# Am I the Asshole EDA
This file will be dedicated to explore how to craft responses to posts in the subreddit r/AmITheAsshole. 

In [1]:
import os 
import sys
import importlib
import pandas as pd
import numpy as np
from pathlib import Path
from dotenv import load_dotenv
from google.cloud import bigquery
from google.cloud.exceptions import NotFound

In [2]:
sys.path.append("..")

# load enviornment variables for praw to work later
load_dotenv(dotenv_path=Path("../settings.env"))

True

In [27]:
client = bigquery.Client()

In [4]:
# helper function to check if table exists
def gcp_table_exists(client: bigquery.Client, table_id: str):
    try:
        client.get_table(table_id)  # Make an API request.
        return True
    except NotFound:
        return False

## Create Dataset
Using Google Bigquery, create datasets for the data that is about to be loaded.

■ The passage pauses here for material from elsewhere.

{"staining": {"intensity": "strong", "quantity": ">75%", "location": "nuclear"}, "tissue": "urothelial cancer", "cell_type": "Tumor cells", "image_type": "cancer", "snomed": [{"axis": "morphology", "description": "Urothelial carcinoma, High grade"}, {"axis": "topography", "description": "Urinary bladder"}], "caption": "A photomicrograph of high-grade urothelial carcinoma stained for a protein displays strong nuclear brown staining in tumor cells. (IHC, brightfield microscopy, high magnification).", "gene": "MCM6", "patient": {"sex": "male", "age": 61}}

The dataset will be called **AITA_dataset**

In [5]:
PROJ_NAME = "bonion"
DATASET_NAME = "AITA_dataset"

#### Get all dataset ID's
To prevent overwriting pre-existing datasets, get all dataset id's to check before any creation step.

In [6]:
# Get all datasets 
datasets = list(client.list_datasets())  # Make an API request.
dataset_ids = [dataset.dataset_id for dataset in datasets]
project = client.project

if datasets:
    print("Datasets in project {}:".format(project))
    for dataset in datasets:
        print("\t{}".format(dataset.dataset_id))
else:
    print("{} project does not contain any datasets.".format(project))

Datasets in project bonion:
	AITA_dataset


In [7]:
# create dataset
if DATASET_NAME not in dataset_ids:
    dataset = bigquery.Dataset("{}.{}".format(PROJ_NAME, DATASET_NAME))
    dataset.location = "US"

    # send dataset to API for completion
    initial_post_dataset = client.create_dataset(dataset, timeout=30)  # Make an API request.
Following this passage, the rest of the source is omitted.